• Work request:
Reproduce the part of the reading text on services discovery starting at "Services discovery and services" and ending at "discovery and exposure.", substituting "publication" for "exposure" wherever it appears.

• Reading text:
# # #
Services discovery and services exposure are two components that enable services identification in a SOA design platform. However, there lacks a systematic research focusing on designing and developing industry applicable software tool that can help service system designer conduct services discovery and exposure.
In generic service domain, services are published to a public or private service registry, an electronic yellow page within which service requesters can search to find service providers and corresponding services they need. A company that plans to grow its business can publish the availability of its services to the service registry. In the near future, several thousands of distinct service entities are expected in various service registries. It is unlikely that searching for services providers and services that satisfy a particular set of criteria will yield a manageable set of results. To address this problem there is a need for an efficient services search engine for locating and further creating services instances to serve the request. Nevertheless, the current design for the service registry architecture lacks a well-organized categorical structure and service-aware exploration method that addresses the above concerns and enables effective real-time and offline services selection.
While some existing works have been conducted for the semantic Web services discovery using the ontology based technique and quality of service (QoS) ontology, those techniques do not focus on the systematic organization methodology that can help the service discovery process, for instance, by leveraging the pattern recognition theory.
# # #
Dataset excerpts:
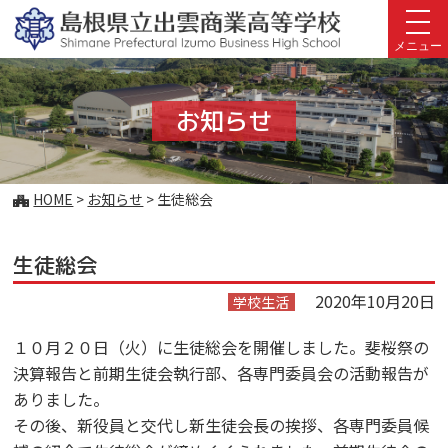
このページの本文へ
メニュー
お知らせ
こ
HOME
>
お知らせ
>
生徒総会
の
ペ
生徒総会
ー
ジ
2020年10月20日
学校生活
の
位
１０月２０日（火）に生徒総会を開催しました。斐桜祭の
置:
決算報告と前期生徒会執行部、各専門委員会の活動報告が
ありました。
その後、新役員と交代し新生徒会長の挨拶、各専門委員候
# # #
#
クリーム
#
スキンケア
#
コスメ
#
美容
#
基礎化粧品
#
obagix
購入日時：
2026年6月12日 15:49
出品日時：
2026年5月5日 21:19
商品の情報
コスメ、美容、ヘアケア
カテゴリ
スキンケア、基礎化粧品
# # #
• Written response:
Services discovery and services publication are two components that enable services identification in a SOA design platform. However, there lacks a systematic research focusing on designing and developing industry applicable software tool that can help service system designer conduct services discovery and publication.